**EXTRACTED MATERIAL**
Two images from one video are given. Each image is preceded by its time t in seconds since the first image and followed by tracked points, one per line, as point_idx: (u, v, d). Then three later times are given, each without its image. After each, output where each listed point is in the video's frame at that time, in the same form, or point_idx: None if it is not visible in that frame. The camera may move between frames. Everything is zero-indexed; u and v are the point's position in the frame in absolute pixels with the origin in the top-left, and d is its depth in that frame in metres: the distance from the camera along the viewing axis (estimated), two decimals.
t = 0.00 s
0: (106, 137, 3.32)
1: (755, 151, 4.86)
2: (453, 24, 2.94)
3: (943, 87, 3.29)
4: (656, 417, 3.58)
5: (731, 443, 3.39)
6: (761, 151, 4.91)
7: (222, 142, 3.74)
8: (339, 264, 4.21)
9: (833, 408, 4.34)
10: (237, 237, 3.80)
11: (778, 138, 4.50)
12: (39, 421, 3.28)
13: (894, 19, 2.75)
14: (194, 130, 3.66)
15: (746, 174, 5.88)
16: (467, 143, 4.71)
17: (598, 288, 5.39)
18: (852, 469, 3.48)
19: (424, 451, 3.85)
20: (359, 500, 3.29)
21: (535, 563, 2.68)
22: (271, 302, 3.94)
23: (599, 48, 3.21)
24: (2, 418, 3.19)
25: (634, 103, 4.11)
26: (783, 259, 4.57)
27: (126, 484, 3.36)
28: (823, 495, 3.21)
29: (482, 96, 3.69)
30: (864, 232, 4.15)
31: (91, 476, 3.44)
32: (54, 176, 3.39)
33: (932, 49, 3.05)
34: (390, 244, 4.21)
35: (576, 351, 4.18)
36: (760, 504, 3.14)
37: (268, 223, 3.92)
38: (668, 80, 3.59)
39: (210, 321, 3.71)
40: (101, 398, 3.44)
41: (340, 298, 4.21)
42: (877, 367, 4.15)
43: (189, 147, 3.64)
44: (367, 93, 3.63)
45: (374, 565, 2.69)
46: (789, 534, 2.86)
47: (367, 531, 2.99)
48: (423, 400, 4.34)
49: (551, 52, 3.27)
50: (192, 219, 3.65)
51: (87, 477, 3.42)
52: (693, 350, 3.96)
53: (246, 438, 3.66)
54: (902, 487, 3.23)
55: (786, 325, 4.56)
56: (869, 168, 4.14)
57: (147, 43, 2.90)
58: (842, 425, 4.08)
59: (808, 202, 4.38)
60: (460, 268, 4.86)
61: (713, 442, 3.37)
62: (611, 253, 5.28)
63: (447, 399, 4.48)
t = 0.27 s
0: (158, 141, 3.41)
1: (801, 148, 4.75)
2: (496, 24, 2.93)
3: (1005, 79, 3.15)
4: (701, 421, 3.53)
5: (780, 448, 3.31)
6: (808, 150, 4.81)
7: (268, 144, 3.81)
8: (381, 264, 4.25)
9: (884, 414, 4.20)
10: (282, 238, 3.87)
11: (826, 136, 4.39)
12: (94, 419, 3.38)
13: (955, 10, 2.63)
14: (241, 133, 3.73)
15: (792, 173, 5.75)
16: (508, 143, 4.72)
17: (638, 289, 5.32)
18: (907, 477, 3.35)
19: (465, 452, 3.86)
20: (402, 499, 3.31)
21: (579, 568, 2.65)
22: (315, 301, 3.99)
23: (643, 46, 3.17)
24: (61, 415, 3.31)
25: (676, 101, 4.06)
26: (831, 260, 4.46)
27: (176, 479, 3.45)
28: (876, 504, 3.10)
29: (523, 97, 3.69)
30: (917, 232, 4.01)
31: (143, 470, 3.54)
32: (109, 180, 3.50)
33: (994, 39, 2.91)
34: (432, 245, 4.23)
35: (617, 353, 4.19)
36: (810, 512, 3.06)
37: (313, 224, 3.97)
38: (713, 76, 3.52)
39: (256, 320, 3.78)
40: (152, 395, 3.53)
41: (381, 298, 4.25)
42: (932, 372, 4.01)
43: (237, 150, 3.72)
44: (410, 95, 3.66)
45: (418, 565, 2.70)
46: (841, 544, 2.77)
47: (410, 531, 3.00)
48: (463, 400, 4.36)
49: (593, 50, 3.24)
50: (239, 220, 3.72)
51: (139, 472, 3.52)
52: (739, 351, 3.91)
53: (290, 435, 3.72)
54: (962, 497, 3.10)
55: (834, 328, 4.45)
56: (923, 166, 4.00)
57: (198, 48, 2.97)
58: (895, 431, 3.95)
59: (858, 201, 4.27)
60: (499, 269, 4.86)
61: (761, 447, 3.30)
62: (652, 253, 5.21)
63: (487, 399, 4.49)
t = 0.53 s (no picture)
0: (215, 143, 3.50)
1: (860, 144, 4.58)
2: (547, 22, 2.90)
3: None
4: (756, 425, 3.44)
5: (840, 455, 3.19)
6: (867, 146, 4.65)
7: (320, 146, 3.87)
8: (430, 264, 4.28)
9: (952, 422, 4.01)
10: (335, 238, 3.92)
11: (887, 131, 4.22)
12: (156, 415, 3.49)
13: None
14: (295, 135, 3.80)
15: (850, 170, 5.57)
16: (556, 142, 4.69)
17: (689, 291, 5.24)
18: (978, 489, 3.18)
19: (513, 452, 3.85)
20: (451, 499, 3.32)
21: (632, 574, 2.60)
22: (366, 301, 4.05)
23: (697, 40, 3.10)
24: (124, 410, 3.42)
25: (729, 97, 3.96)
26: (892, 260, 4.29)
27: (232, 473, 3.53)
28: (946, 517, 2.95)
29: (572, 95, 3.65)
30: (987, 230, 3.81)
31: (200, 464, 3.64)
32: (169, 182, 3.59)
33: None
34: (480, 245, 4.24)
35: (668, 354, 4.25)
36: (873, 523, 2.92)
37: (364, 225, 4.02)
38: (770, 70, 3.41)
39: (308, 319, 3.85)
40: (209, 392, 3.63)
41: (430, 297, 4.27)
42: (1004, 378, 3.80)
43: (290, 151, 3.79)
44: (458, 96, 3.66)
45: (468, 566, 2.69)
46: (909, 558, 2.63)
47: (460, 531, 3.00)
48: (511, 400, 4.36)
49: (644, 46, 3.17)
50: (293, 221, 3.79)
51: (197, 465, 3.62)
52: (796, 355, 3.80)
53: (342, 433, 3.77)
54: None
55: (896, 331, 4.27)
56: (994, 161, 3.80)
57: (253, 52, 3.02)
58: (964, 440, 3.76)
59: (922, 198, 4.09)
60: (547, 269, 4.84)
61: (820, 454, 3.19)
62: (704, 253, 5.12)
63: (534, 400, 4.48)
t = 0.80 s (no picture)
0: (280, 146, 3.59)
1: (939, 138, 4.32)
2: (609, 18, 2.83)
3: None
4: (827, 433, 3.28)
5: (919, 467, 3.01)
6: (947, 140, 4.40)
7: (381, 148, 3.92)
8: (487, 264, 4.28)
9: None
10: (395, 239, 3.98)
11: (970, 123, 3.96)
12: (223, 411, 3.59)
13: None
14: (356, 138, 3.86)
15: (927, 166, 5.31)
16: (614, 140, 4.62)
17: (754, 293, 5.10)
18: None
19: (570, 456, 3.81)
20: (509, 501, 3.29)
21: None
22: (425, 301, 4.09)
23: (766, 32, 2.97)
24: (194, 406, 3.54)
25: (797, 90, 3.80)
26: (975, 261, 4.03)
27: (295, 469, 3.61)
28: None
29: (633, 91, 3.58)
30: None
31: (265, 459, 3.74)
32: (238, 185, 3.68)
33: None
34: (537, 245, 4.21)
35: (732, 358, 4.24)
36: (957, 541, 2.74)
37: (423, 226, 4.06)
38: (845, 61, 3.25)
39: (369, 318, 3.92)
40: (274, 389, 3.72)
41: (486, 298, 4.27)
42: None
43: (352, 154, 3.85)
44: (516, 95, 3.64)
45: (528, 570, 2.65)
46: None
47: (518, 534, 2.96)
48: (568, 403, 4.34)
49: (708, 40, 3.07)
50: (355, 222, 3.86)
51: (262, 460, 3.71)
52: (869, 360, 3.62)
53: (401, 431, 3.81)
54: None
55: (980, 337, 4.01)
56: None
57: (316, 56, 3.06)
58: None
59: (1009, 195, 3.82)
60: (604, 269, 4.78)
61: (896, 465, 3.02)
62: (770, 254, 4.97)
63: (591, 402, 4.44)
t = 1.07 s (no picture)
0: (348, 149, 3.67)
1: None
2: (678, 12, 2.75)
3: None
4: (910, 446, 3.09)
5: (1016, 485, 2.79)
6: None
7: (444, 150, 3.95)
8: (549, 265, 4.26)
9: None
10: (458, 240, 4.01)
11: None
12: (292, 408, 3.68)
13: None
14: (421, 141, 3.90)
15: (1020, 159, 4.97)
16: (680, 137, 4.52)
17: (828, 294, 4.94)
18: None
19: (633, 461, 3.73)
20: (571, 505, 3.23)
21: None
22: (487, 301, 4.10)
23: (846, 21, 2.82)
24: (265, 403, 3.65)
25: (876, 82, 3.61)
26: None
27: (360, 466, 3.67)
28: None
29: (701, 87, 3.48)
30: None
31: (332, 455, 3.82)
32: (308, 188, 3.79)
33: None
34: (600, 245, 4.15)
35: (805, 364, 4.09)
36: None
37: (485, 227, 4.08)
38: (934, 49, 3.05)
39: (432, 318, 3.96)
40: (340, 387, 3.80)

**TASK OBJECTIVE**
Copy out precisely the lines from the line with "7: (268, 144, 3.81)" to the line with "30: (917, 232, 4.01)" in the material above, including those two lines and omitting all the rest.

**EXPECTED ANSWER**
7: (268, 144, 3.81)
8: (381, 264, 4.25)
9: (884, 414, 4.20)
10: (282, 238, 3.87)
11: (826, 136, 4.39)
12: (94, 419, 3.38)
13: (955, 10, 2.63)
14: (241, 133, 3.73)
15: (792, 173, 5.75)
16: (508, 143, 4.72)
17: (638, 289, 5.32)
18: (907, 477, 3.35)
19: (465, 452, 3.86)
20: (402, 499, 3.31)
21: (579, 568, 2.65)
22: (315, 301, 3.99)
23: (643, 46, 3.17)
24: (61, 415, 3.31)
25: (676, 101, 4.06)
26: (831, 260, 4.46)
27: (176, 479, 3.45)
28: (876, 504, 3.10)
29: (523, 97, 3.69)
30: (917, 232, 4.01)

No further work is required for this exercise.